:: Excerpt to read

Wednesday, April 26, 2006

Happy 50th Birthday to the Big Box

This month marks the 50th birthday of the shipping container.

I admit that I've always taken the existence of shipping containers for granted (because I've never lived in a time without them - kind of like kids and the internet today). Thanks to a couple omidyar.net members (mentioned below), I'm now seeing containers everywhere. I'm even paying more attention to stories in the news about the effects of containers on our everyday life (cost of shipping goods, the plan to enlarge the Panama Canal to allow the now way-too-big container ships through from China to the East Coast of the United States, etc).

The book The Box : How the Shipping Container Made the World Smaller and the World Economy Bigger (link to Amazon) was published just last month, and here's an excerpt from the dust jacket to bring us all up to speed:

In April 1956, a refitted oil tanker carried fifty-eight shipping containers from Newark to Houston. From that modest beginning, container shipping developed into a huge industry that made the boom in global trade possible. The Box tells the dramatic story of the container's creation, the decade of struggle before it was widely adopted, and the sweeping economic consequences of the sharp fall in transportation costs that containerization brought about.

::::
:: Source data

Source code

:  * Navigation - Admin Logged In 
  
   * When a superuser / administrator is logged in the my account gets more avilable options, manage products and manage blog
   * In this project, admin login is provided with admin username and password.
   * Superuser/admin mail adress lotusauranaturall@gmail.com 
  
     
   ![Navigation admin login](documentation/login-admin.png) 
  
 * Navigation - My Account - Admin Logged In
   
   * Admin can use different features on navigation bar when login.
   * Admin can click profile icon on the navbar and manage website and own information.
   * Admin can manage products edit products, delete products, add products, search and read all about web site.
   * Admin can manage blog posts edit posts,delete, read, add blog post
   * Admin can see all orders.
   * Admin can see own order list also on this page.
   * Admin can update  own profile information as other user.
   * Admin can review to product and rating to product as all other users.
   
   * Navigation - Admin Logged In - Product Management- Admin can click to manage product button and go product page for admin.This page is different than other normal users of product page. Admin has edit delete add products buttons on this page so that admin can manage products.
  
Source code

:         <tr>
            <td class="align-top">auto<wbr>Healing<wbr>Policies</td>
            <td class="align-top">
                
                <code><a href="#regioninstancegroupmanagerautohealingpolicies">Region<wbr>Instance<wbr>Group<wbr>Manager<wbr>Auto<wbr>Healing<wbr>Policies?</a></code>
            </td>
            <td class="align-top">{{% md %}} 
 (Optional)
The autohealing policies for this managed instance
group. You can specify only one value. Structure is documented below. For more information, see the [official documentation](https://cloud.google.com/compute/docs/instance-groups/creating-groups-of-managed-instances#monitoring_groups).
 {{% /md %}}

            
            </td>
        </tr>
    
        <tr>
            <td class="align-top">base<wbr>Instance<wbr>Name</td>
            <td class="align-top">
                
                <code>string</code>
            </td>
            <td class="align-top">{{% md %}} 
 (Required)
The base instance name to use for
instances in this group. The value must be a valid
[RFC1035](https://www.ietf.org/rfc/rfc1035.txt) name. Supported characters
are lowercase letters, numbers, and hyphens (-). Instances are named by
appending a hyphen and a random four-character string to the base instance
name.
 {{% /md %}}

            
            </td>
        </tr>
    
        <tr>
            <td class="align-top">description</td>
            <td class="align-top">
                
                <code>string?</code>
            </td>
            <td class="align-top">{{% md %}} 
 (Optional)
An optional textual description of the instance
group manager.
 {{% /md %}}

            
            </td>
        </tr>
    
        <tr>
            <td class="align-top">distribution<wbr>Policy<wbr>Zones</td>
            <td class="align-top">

::::

Study questions.
**1)** Reproduce the listing from its first line through the line containing "Account - Admin Logged In", with both ends included.
**2)** Extend the post about the shipping container's 50th birthday, picking up after its final sentence.

Exercise answers.
**1)**
Source code

:  * Navigation - Admin Logged In 
  
   * When a superuser / administrator is logged in the my account gets more avilable options, manage products and manage blog
   * In this project, admin login is provided with admin username and password.
   * Superuser/admin mail adress lotusauranaturall@gmail.com 
  
     
   ![Navigation admin login](documentation/login-admin.png) 
  
 * Navigation - My Account - Admin Logged In

**2)**
Published on the fiftieth anniversary of the first container voyage, this is the first comprehensive histroty of the shipping container. It recounts how the drive and imagination of an iconoclastic entrepreneur, Malcom McLean, turned containerization from an impractical idea into a massive industry that slashed the cost of transporting goods around the world.

It's a shame the book doesn't include the innovative uses of containers by our fellow omidyar.net members to make the world a better place: Ray B-r-o-s-s-e-u-k and David "Kids in Cans" Bales. That's a story I'd like to read more about.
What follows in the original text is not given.